LVM snapshots design has the surprising property that every block you change on the original volume consumes one block for each snapshot. The resulting speed and space penalty makes the use of more than 1 or 2 snapshots at a time impractical (verbatim from Zumastor how-to page as well).

Author

Peter Zaitsev

17 years ago

Rilson,

In this case we’re just using one snapshot (which is enough for database backup) and it does not work.

I have not tried Zumastor – if you can rerun my benchmarks and post results that would be quite interesting.

17 years ago

‘@Peter Vajgel:
I am wondering how Ext4 would compete with XFS: Extents and multiblock + delayed allocation.
http://kernelnewbies.org/Ext4

Timothy Denike

16 years ago

I found similar benchmark results (6:1) under a single-threaded test, but the random write results approached 2:1 as I increased thread concurrency to 10. (Presumably because the read on the COW scales with concurrency, while writes do not.) Seems to me the penalty could be the single-threaded read.
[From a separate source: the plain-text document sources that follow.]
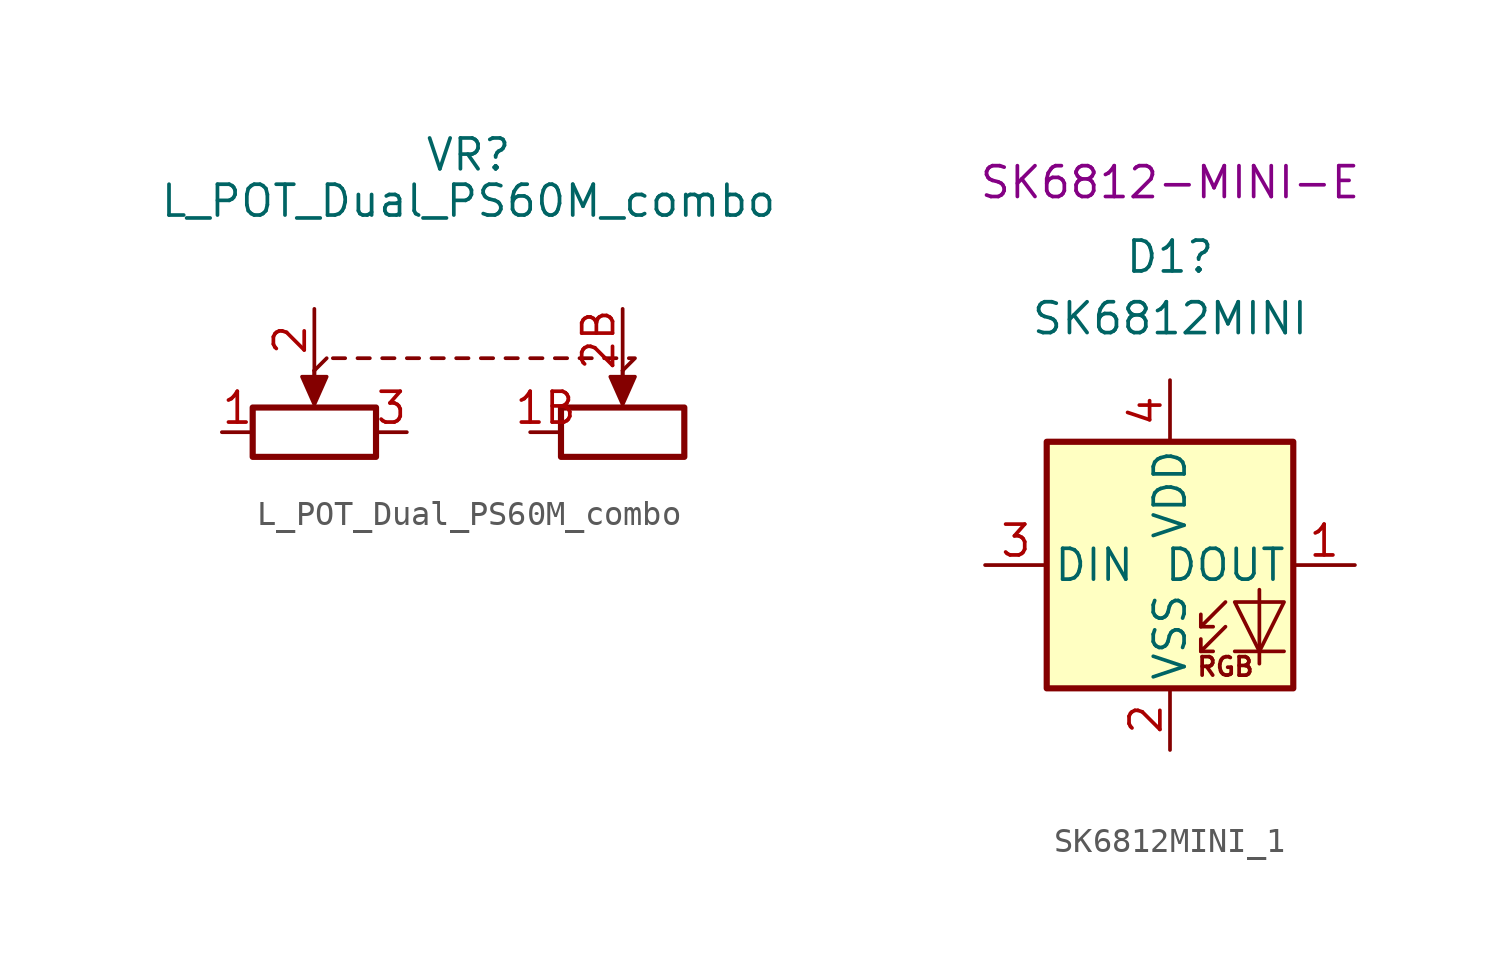
<source format=kicad_sym>
(kicad_symbol_lib
  (version 20211014)
  (generator kicad_symbol_editor)
  (symbol "L_POT_Dual_PS60M_combo"
    (pin_names
      (offset 1.016) hide)
    (property "Reference" "VR"
      (at 0 8.89 0)
      (effects (font (size 1.27 1.27))))
    (property "Value" "L_POT_Dual_PS60M_combo"
      (at 0 6.985 0)
      (effects (font (size 1.27 1.27))))
    (symbol "L_POT_Dual_PS60M_combo_0_1"
      (rectangle (start -8.89 -1.524) (end -3.81 -3.556) (stroke (width 0.254) (type default) (color 0 0 0 0)) (fill (type none)))
      (polyline (pts (xy -6.35 0) (xy -6.35 -1.016)) (stroke (width 0) (type default) (color 0 0 0 0)) (fill (type none)))
      (polyline (pts (xy -6.35 0) (xy -6.35 -1.016)) (stroke (width 0) (type default) (color 0 0 0 0)) (fill (type none)))
      (polyline (pts (xy -6.35 0) (xy -5.842 0.508)) (stroke (width 0) (type default) (color 0 0 0 0)) (fill (type none)))
      (polyline (pts (xy -5.588 0.508) (xy -5.08 0.508)) (stroke (width 0) (type default) (color 0 0 0 0)) (fill (type none)))
      (polyline (pts (xy -4.572 0.508) (xy -4.064 0.508)) (stroke (width 0) (type default) (color 0 0 0 0)) (fill (type none)))
      (polyline (pts (xy -3.556 0.508) (xy -3.048 0.508)) (stroke (width 0) (type default) (color 0 0 0 0)) (fill (type none)))
      (polyline (pts (xy -2.54 0.508) (xy -2.032 0.508)) (stroke (width 0) (type default) (color 0 0 0 0)) (fill (type none)))
      (polyline (pts (xy -1.524 0.508) (xy -1.016 0.508)) (stroke (width 0) (type default) (color 0 0 0 0)) (fill (type none)))
      (polyline (pts (xy -0.508 0.508) (xy 0 0.508)) (stroke (width 0) (type default) (color 0 0 0 0)) (fill (type none)))
      (polyline (pts (xy 0.508 0.508) (xy 1.016 0.508)) (stroke (width 0) (type default) (color 0 0 0 0)) (fill (type none)))
      (polyline (pts (xy 1.524 0.508) (xy 2.032 0.508)) (stroke (width 0) (type default) (color 0 0 0 0)) (fill (type none)))
      (polyline (pts (xy 2.54 0.508) (xy 3.048 0.508)) (stroke (width 0) (type default) (color 0 0 0 0)) (fill (type none)))
      (polyline (pts (xy 3.556 0.508) (xy 4.064 0.508)) (stroke (width 0) (type default) (color 0 0 0 0)) (fill (type none)))
      (polyline (pts (xy 4.572 0.508) (xy 5.08 0.508)) (stroke (width 0) (type default) (color 0 0 0 0)) (fill (type none)))
      (polyline (pts (xy 5.588 0.508) (xy 6.096 0.508)) (stroke (width 0) (type default) (color 0 0 0 0)) (fill (type none)))
      (polyline (pts (xy 6.35 0) (xy 6.35 -1.016)) (stroke (width 0) (type default) (color 0 0 0 0)) (fill (type none)))
      (polyline (pts (xy 6.35 0) (xy 6.35 -1.016)) (stroke (width 0) (type default) (color 0 0 0 0)) (fill (type none)))
      (polyline (pts (xy 6.604 0.508) (xy 6.858 0.508) (xy 6.35 0)) (stroke (width 0) (type default) (color 0 0 0 0)) (fill (type none)))
      (polyline (pts (xy -6.35 -1.397) (xy -6.858 -0.254) (xy -5.842 -0.254) (xy -6.35 -1.397)) (stroke (width 0) (type default) (color 0 0 0 0)) (fill (type outline)))
      (polyline (pts (xy 6.35 -1.397) (xy 5.842 -0.254) (xy 6.858 -0.254) (xy 6.35 -1.397)) (stroke (width 0) (type default) (color 0 0 0 0)) (fill (type outline)))
      (rectangle (start 3.81 -1.524) (end 8.89 -3.556) (stroke (width 0.254) (type default) (color 0 0 0 0)) (fill (type none))))
    (symbol "L_POT_Dual_PS60M_combo_1_1"
      (pin passive line (at -10.16 -2.54 0) (length 1.27) (name "1" (effects (font (size 1.27 1.27)))) (number "1" (effects (font (size 1.27 1.27)))))
      (pin passive line (at 2.54 -2.54 0) (length 1.27) (name "1B" (effects (font (size 1.27 1.27)))) (number "1B" (effects (font (size 1.27 1.27)))))
      (pin passive line (at -6.35 2.54 270) (length 2.54) (name "2" (effects (font (size 1.27 1.27)))) (number "2" (effects (font (size 1.27 1.27)))))
      (pin passive line (at 6.35 2.54 270) (length 2.54) (name "2B" (effects (font (size 1.27 1.27)))) (number "2B" (effects (font (size 1.27 1.27)))))
      (pin passive line (at -2.54 -2.54 180) (length 1.27) (name "3" (effects (font (size 1.27 1.27)))) (number "3" (effects (font (size 1.27 1.27)))))))
  (symbol "SK6812MINI_1"
    (pin_names
      (offset 0.254))
    (property "Reference" "D1"
      (at 0 12.7 0)
      (effects (font (size 1.27 1.27))))
    (property "Value" "SK6812MINI"
      (at 0 10.16 0)
      (effects (font (size 1.27 1.27))))
    (property "Footprint" "SK6812-MINI-E"
      (at 0 16.51 0)
      (effects (font (size 1.27 1.27)) (justify top)))
    (symbol "SK6812MINI_1_0_0"
      (text "RGB" (at 2.286 -4.191 0) (effects (font (size 0.762 0.762)))))
    (symbol "SK6812MINI_1_0_1"
      (polyline (pts (xy 1.27 -3.556) (xy 1.778 -3.556)) (stroke (width 0) (type default) (color 0 0 0 0)) (fill (type none)))
      (polyline (pts (xy 1.27 -2.54) (xy 1.778 -2.54)) (stroke (width 0) (type default) (color 0 0 0 0)) (fill (type none)))
      (polyline (pts (xy 4.699 -3.556) (xy 2.667 -3.556)) (stroke (width 0) (type default) (color 0 0 0 0)) (fill (type none)))
      (polyline (pts (xy 2.286 -2.54) (xy 1.27 -3.556) (xy 1.27 -3.048)) (stroke (width 0) (type default) (color 0 0 0 0)) (fill (type none)))
      (polyline (pts (xy 2.286 -1.524) (xy 1.27 -2.54) (xy 1.27 -2.032)) (stroke (width 0) (type default) (color 0 0 0 0)) (fill (type none)))
      (polyline (pts (xy 3.683 -1.016) (xy 3.683 -3.556) (xy 3.683 -4.064)) (stroke (width 0) (type default) (color 0 0 0 0)) (fill (type none)))
      (polyline (pts (xy 4.699 -1.524) (xy 2.667 -1.524) (xy 3.683 -3.556) (xy 4.699 -1.524)) (stroke (width 0) (type default) (color 0 0 0 0)) (fill (type none)))
      (rectangle (start 5.08 5.08) (end -5.08 -5.08) (stroke (width 0.254) (type default) (color 0 0 0 0)) (fill (type background))))
    (symbol "SK6812MINI_1_1_1"
      (pin output line (at 7.62 0 180) (length 2.54) (name "DOUT" (effects (font (size 1.27 1.27)))) (number "1" (effects (font (size 1.27 1.27)))))
      (pin power_in line (at 0 -7.62 90) (length 2.54) (name "VSS" (effects (font (size 1.27 1.27)))) (number "2" (effects (font (size 1.27 1.27)))))
      (pin input line (at -7.62 0 0) (length 2.54) (name "DIN" (effects (font (size 1.27 1.27)))) (number "3" (effects (font (size 1.27 1.27)))))
      (pin power_in line (at 0 7.62 270) (length 2.54) (name "VDD" (effects (font (size 1.27 1.27)))) (number "4" (effects (font (size 1.27 1.27))))))))
</source>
Is this a valid test to profile InnoDB load, or are all InnoDB writes going to be serialized through a single thread?

Anon Coward

16 years ago

Wow, thanks for the thread folks, I’ve found it educational.

As a Solaris guy running Veritas vxfs for the past decade and now ZFS, I have recently begun to find customers running mysql on linux, with and without LVM. It looks like LVM has a bit of catching up to do!

Andreas

15 years ago

Hi all,
just stumbled over this article searching for a solution for a very very bad impact on innodb performance after doing a snapshot.
Interestingly we get a acceptable (expected) penalty as soon as the snapshot is created. BUT: As soon as we start to read the innodb tablespace file from the snapshot performance decreases dramatically.

Does anybody has a hint how to debug such a situation? I don’t have an explanation for such a bad impact.

Best regards
Andreas

Author

Peter Zaitsev

15 years ago

Andreas,

Yes… The performance when you copy from snapshot often just drops to the floor. You can check with different IO scheduler but in general I do not know perfect solution.
Consider Xtrabackup – we use it in many cases to avoid having penalty of LVM snapshot

Mirrors

15 years ago

Peter,
I tested mysql-bench suite,including test-create,test-insert,test-select,but only test-create suffered from LVM snapshot,and about 10 times slower.But it’s seems that select/insert operations are not affected seriously.Is that right?

Author

Peter Zaitsev

15 years ago

Mirrors,

mysql-bench is very poor tool for performance estimation for majority of workloads. It is using very small data set and in this case most of the tests will not be IO bound. test-create calls fsync() for every table created which is likely why it is affected. Test with your real workload or similar on data set of your scale to get meaningful results.

Brett

15 years ago

I know many of you here are talking about Databases setups etc, but on more generally loaded systems, webservers, email, etc would breaking down the size of Logical volumes relieve some of the problem? If you took a snapshot of an extremely large and active Logical Volume then the amount of IO changes would obviously be large and hence overall performance would drop during snapshots. But if you broke down your drives into many smaller Logical Volumes then the performance hit per snapshot (per logical volume) would be less overall. I am talking about more general purpose setups, not pure database systems. This is what I am currently looking at now as a possible way to relieve the snapshot “blues” for our servers. Rather than having one large logical volume I am considering breaking them down into many smaller logical volumes. Do people think this could be effective in reducing the performance hit of snapshots?

LenZ

15 years ago

Brett: Sure, if you move the hot spots of activity to separate volumes, there will be less amount of data that has to be copied around while the snapshot exists. It also helps to remove the size required to keep a snapshot active. But it also means that you won’t be able to create a consistent/atomic snapshot across all your data. If that’s not a concern, it sounds like an option to look into.